* **WORK INSTRUCTIONS**: Could you please retype exactly the lines from the start of the records below through the line that contains "7: (42, 118, 136.78)", both included, and leave out the pictures?

*-*-*

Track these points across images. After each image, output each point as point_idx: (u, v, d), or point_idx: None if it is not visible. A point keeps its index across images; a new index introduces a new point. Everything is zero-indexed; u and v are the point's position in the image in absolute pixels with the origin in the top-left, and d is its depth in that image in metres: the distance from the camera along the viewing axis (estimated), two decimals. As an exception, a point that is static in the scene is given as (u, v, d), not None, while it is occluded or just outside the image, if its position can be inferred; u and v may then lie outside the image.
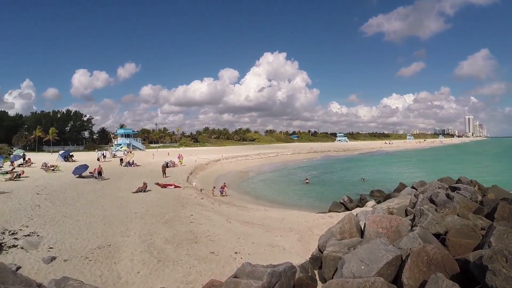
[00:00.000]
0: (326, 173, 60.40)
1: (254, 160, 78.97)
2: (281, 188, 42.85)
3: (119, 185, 34.05)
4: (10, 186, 31.82)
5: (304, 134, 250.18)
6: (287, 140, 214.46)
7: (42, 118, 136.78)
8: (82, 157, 66.34)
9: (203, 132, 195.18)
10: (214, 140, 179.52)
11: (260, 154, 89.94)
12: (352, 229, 13.66)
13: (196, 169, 52.45)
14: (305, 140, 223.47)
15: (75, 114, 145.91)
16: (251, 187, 43.77)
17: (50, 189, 30.76)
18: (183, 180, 39.46)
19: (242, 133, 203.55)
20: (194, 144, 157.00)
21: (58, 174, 41.14)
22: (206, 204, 26.33)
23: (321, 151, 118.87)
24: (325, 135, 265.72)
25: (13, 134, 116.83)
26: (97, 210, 22.91)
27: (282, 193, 38.75)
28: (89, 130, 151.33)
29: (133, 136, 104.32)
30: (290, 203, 32.67)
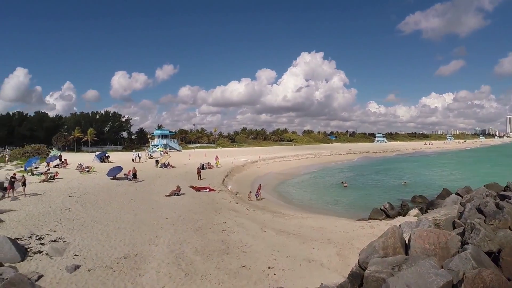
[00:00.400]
0: (365, 175, 58.33)
1: (291, 162, 77.55)
2: (319, 191, 41.43)
3: (152, 188, 33.84)
4: (43, 187, 32.27)
5: (342, 135, 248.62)
6: (325, 140, 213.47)
7: (81, 119, 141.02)
8: (119, 157, 67.48)
9: (240, 133, 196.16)
10: (252, 140, 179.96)
11: (298, 155, 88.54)
12: (396, 244, 12.40)
13: (232, 171, 51.90)
14: (343, 141, 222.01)
15: (114, 115, 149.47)
16: (288, 190, 42.62)
17: (82, 191, 30.92)
18: (218, 183, 38.84)
19: (279, 133, 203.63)
20: (231, 145, 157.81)
21: (93, 175, 41.65)
22: (240, 209, 25.47)
23: (360, 152, 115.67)
24: (363, 135, 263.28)
25: (53, 134, 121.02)
26: (127, 215, 22.52)
27: (319, 198, 37.41)
28: (127, 130, 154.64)
29: (170, 137, 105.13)
30: (328, 209, 31.37)
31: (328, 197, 37.77)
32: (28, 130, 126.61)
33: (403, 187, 44.00)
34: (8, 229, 19.23)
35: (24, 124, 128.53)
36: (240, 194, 34.27)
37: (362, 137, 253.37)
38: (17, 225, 19.89)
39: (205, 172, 46.01)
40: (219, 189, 34.39)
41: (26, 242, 16.91)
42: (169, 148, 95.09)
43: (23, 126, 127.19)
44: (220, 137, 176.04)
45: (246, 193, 35.90)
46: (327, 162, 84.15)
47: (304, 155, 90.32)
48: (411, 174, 58.45)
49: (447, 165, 79.94)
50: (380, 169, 69.01)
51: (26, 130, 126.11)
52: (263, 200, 33.13)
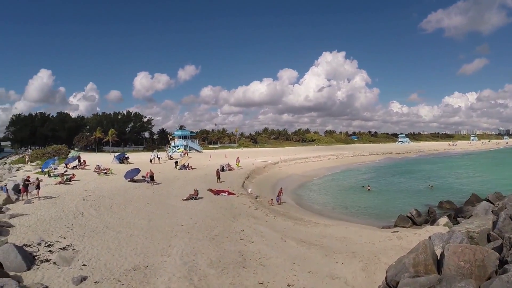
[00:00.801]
0: (388, 178, 56.58)
1: (313, 163, 76.10)
2: (342, 195, 40.03)
3: (170, 191, 33.13)
4: (59, 190, 31.97)
5: (364, 135, 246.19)
6: (347, 141, 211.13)
7: (103, 119, 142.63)
8: (139, 158, 67.50)
9: (262, 133, 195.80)
10: (273, 141, 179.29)
11: (320, 156, 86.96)
12: (427, 261, 11.37)
13: (253, 173, 50.92)
14: (366, 141, 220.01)
15: (135, 115, 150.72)
16: (309, 193, 41.40)
17: (98, 194, 30.43)
18: (238, 186, 37.90)
19: (301, 133, 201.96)
20: (253, 145, 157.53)
21: (110, 177, 41.32)
22: (260, 216, 24.32)
23: (383, 153, 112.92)
24: (386, 135, 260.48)
25: (75, 135, 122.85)
26: (142, 220, 21.74)
27: (342, 202, 36.04)
28: (149, 130, 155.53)
29: (191, 138, 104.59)
30: (351, 214, 30.14)
31: (351, 201, 36.41)
32: (50, 130, 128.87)
33: (429, 191, 42.33)
34: (18, 234, 18.79)
35: (46, 125, 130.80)
36: (260, 198, 33.26)
37: (385, 137, 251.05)
38: (27, 231, 19.40)
39: (225, 174, 45.19)
40: (238, 192, 33.41)
41: (35, 249, 16.43)
42: (190, 149, 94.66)
43: (45, 127, 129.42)
44: (241, 137, 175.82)
45: (266, 196, 35.02)
46: (350, 163, 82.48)
47: (327, 156, 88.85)
48: (437, 177, 56.58)
49: (473, 167, 77.36)
50: (404, 171, 67.22)
51: (48, 131, 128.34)
52: (284, 204, 32.07)
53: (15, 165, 60.66)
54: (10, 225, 20.49)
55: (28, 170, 48.64)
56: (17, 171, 50.16)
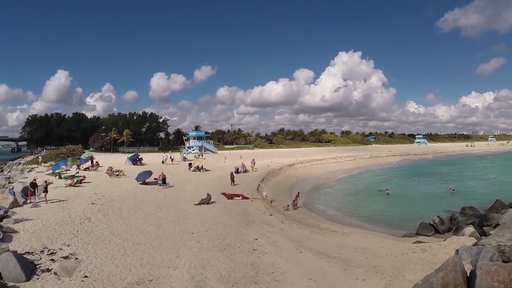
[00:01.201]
0: (407, 181, 54.57)
1: (330, 165, 74.38)
2: (360, 200, 38.48)
3: (182, 194, 32.25)
4: (68, 193, 31.42)
5: (381, 136, 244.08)
6: (364, 141, 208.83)
7: (119, 120, 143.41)
8: (153, 159, 67.09)
9: (278, 133, 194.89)
10: (289, 141, 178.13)
11: (337, 157, 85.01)
12: (457, 280, 10.47)
13: (268, 175, 49.84)
14: (382, 142, 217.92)
15: (151, 115, 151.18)
16: (326, 198, 39.87)
17: (107, 197, 29.75)
18: (253, 189, 36.82)
19: (317, 134, 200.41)
20: (268, 146, 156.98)
21: (122, 180, 40.70)
22: (275, 223, 23.21)
23: (400, 154, 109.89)
24: (403, 136, 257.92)
25: (91, 135, 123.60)
26: (150, 227, 20.87)
27: (360, 207, 34.52)
28: (164, 131, 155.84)
29: (206, 138, 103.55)
30: (371, 221, 28.71)
31: (370, 206, 34.91)
32: (66, 130, 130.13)
33: (449, 195, 40.51)
34: (21, 241, 18.21)
35: (62, 125, 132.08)
36: (275, 202, 32.20)
37: (402, 138, 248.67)
38: (31, 237, 18.78)
39: (239, 176, 44.22)
40: (253, 196, 32.33)
41: (37, 257, 15.85)
42: (205, 150, 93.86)
43: (61, 127, 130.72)
44: (257, 138, 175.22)
45: (282, 200, 33.99)
46: (367, 165, 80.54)
47: (343, 157, 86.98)
48: (457, 180, 54.69)
49: (493, 169, 74.67)
50: (422, 173, 65.20)
51: (64, 131, 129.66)
52: (300, 209, 31.00)
53: (29, 166, 60.79)
54: (14, 231, 19.88)
55: (41, 171, 48.51)
56: (29, 172, 50.06)
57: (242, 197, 30.93)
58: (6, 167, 72.11)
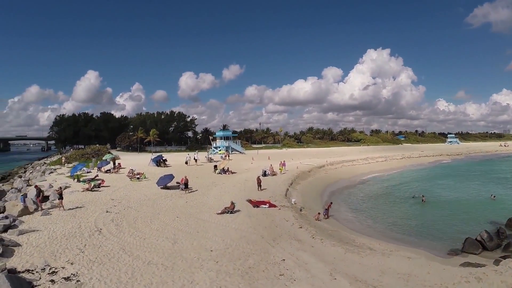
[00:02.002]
0: (443, 185, 50.82)
1: (361, 166, 71.52)
2: (394, 207, 35.59)
3: (205, 201, 30.23)
4: (83, 198, 29.96)
5: (411, 135, 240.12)
6: (394, 140, 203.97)
7: (147, 119, 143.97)
8: (178, 159, 65.49)
9: (306, 132, 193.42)
10: (318, 140, 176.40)
11: (368, 158, 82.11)
12: None
13: (297, 178, 47.34)
14: (413, 141, 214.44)
15: (179, 115, 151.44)
16: (358, 205, 37.00)
17: (124, 204, 28.05)
18: (281, 195, 34.51)
19: (346, 133, 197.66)
20: (297, 145, 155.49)
21: (142, 183, 39.05)
22: (305, 238, 20.73)
23: (433, 155, 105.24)
24: (434, 135, 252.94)
25: (118, 134, 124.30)
26: (165, 241, 18.88)
27: (396, 216, 31.66)
28: (192, 130, 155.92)
29: (233, 138, 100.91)
30: (409, 233, 26.01)
31: (406, 215, 32.06)
32: (93, 130, 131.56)
33: (491, 202, 37.17)
34: (22, 256, 16.61)
35: (90, 125, 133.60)
36: (305, 210, 29.84)
37: (432, 137, 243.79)
38: (34, 252, 17.18)
39: (267, 180, 41.99)
40: (281, 204, 29.97)
41: (36, 276, 14.28)
42: (231, 150, 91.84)
43: (88, 127, 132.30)
44: (285, 137, 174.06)
45: (312, 208, 31.75)
46: (399, 166, 77.02)
47: (375, 158, 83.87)
48: (496, 183, 51.13)
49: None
50: (459, 176, 61.37)
51: (91, 131, 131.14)
52: (331, 219, 28.59)
53: (52, 167, 60.27)
54: (17, 244, 18.31)
55: (61, 173, 47.59)
56: (50, 174, 49.22)
57: (269, 204, 28.64)
58: (30, 168, 72.37)
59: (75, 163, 63.77)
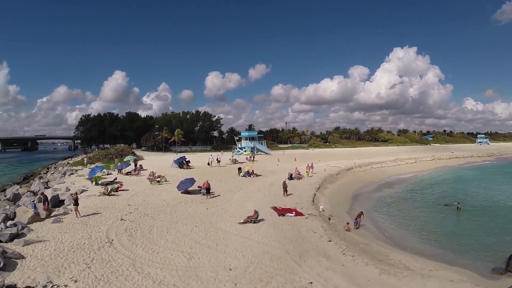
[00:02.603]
0: (477, 190, 47.30)
1: (390, 168, 68.66)
2: (427, 216, 32.68)
3: (226, 208, 28.49)
4: (99, 203, 28.74)
5: (439, 134, 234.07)
6: (422, 141, 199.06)
7: (172, 119, 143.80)
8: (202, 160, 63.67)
9: (333, 132, 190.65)
10: (345, 141, 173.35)
11: (397, 160, 79.19)
12: None
13: (324, 182, 45.15)
14: (441, 141, 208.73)
15: (204, 114, 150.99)
16: (389, 212, 34.33)
17: (141, 211, 26.61)
18: (308, 201, 32.45)
19: (373, 133, 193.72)
20: (323, 145, 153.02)
21: (162, 187, 37.60)
22: (334, 254, 18.64)
23: (463, 156, 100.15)
24: (462, 135, 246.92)
25: (144, 134, 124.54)
26: (181, 256, 17.23)
27: (429, 226, 28.91)
28: (218, 130, 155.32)
29: (258, 139, 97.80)
30: (447, 247, 23.44)
31: (441, 226, 29.25)
32: (118, 130, 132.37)
33: None
34: (25, 271, 15.48)
35: (115, 125, 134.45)
36: (333, 218, 27.73)
37: (461, 137, 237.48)
38: (37, 266, 16.06)
39: (293, 183, 40.01)
40: (308, 212, 27.90)
41: None
42: (257, 151, 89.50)
43: (113, 126, 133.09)
44: (312, 136, 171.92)
45: (341, 215, 29.82)
46: (430, 169, 73.25)
47: (404, 160, 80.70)
48: None
49: None
50: (493, 179, 57.51)
51: (116, 130, 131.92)
52: (362, 229, 26.33)
53: (73, 168, 59.71)
54: (20, 256, 17.11)
55: (82, 175, 46.64)
56: (70, 175, 48.42)
57: (296, 213, 26.67)
58: (53, 168, 72.16)
59: (98, 163, 63.27)
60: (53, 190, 35.05)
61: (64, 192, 33.28)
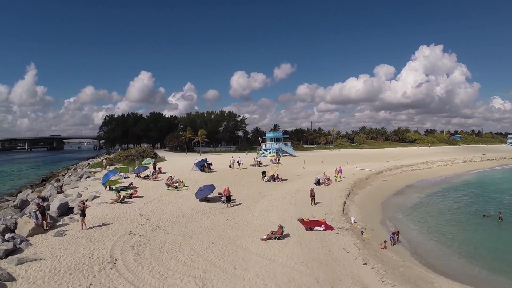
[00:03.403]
0: None
1: (421, 171, 65.31)
2: (467, 228, 29.44)
3: (248, 219, 25.86)
4: (110, 213, 26.62)
5: (467, 134, 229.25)
6: (450, 141, 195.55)
7: (197, 119, 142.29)
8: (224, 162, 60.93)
9: (359, 132, 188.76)
10: (372, 141, 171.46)
11: (428, 162, 75.53)
12: None
13: (354, 187, 42.21)
14: (470, 142, 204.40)
15: (229, 114, 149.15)
16: (425, 224, 30.78)
17: (153, 223, 24.29)
18: (338, 211, 29.56)
19: (400, 133, 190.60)
20: (350, 146, 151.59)
21: (180, 193, 35.18)
22: (371, 282, 15.65)
23: (496, 158, 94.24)
24: (491, 135, 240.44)
25: (168, 134, 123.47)
26: (192, 283, 14.77)
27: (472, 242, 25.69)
28: (242, 129, 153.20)
29: (283, 140, 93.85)
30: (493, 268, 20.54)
31: (483, 240, 26.15)
32: (142, 130, 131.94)
33: None
34: None
35: (138, 125, 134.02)
36: (366, 231, 24.94)
37: (490, 137, 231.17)
38: (27, 291, 13.76)
39: (321, 189, 37.11)
40: (338, 224, 25.04)
41: None
42: (282, 152, 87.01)
43: (137, 127, 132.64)
44: (337, 136, 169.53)
45: (374, 227, 27.37)
46: (463, 172, 69.12)
47: (435, 162, 76.93)
48: None
49: None
50: None
51: (140, 130, 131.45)
52: (399, 246, 23.70)
53: (92, 170, 58.17)
54: (11, 278, 15.22)
55: (98, 178, 44.69)
56: (87, 178, 46.61)
57: (325, 226, 23.88)
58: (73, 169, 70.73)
59: (119, 165, 61.66)
60: (64, 195, 33.25)
61: (74, 199, 31.47)
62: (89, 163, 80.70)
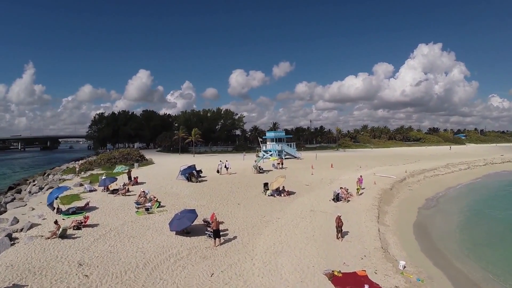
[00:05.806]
0: None
1: (445, 177, 56.61)
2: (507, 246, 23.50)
3: (245, 273, 16.10)
4: (35, 259, 16.69)
5: (472, 133, 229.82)
6: (456, 140, 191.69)
7: (192, 117, 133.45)
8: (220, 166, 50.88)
9: (361, 130, 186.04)
10: (376, 140, 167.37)
11: (449, 165, 67.34)
12: None
13: (381, 202, 32.95)
14: (475, 141, 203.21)
15: (226, 112, 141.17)
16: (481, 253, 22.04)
17: (93, 282, 14.60)
18: (376, 249, 19.74)
19: (404, 131, 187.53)
20: (354, 145, 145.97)
21: (153, 219, 25.12)
22: None
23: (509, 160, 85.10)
24: (497, 134, 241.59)
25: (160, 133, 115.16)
26: None
27: None
28: (240, 128, 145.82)
29: (286, 140, 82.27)
30: None
31: None
32: (133, 129, 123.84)
33: None
34: None
35: (130, 123, 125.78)
36: (424, 284, 15.70)
37: (496, 136, 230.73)
38: None
39: (342, 209, 27.18)
40: (385, 278, 15.47)
41: None
42: (285, 155, 75.33)
43: (128, 125, 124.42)
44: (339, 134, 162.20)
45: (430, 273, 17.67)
46: (489, 175, 61.68)
47: (456, 165, 68.72)
48: None
49: None
50: None
51: (131, 129, 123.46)
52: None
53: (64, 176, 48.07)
54: None
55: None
56: (49, 190, 35.95)
57: (369, 285, 14.54)
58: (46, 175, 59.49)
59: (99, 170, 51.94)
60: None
61: (6, 227, 22.09)
62: (68, 167, 69.30)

*-*-*

* **ANSWER FOR THIS EXERCISE**:
Track these points across images. After each image, output each point as point_idx: (u, v, d), or point_idx: None if it is not visible. A point keeps its index across images; a new index introduces a new point. Everything is zero-indexed; u and v are the point's position in the image in absolute pixels with the origin in the top-left, and d is its depth in that image in metres: the distance from the camera along the viewing axis (estimated), two decimals. As an exception, a point that is static in the scene is given as (u, v, d), not None, while it is occluded or just outside the image, if its position can be inferred; u and v may then lie outside the image.
[00:00.000]
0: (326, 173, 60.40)
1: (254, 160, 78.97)
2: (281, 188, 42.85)
3: (119, 185, 34.05)
4: (10, 186, 31.82)
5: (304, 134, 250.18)
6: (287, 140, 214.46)
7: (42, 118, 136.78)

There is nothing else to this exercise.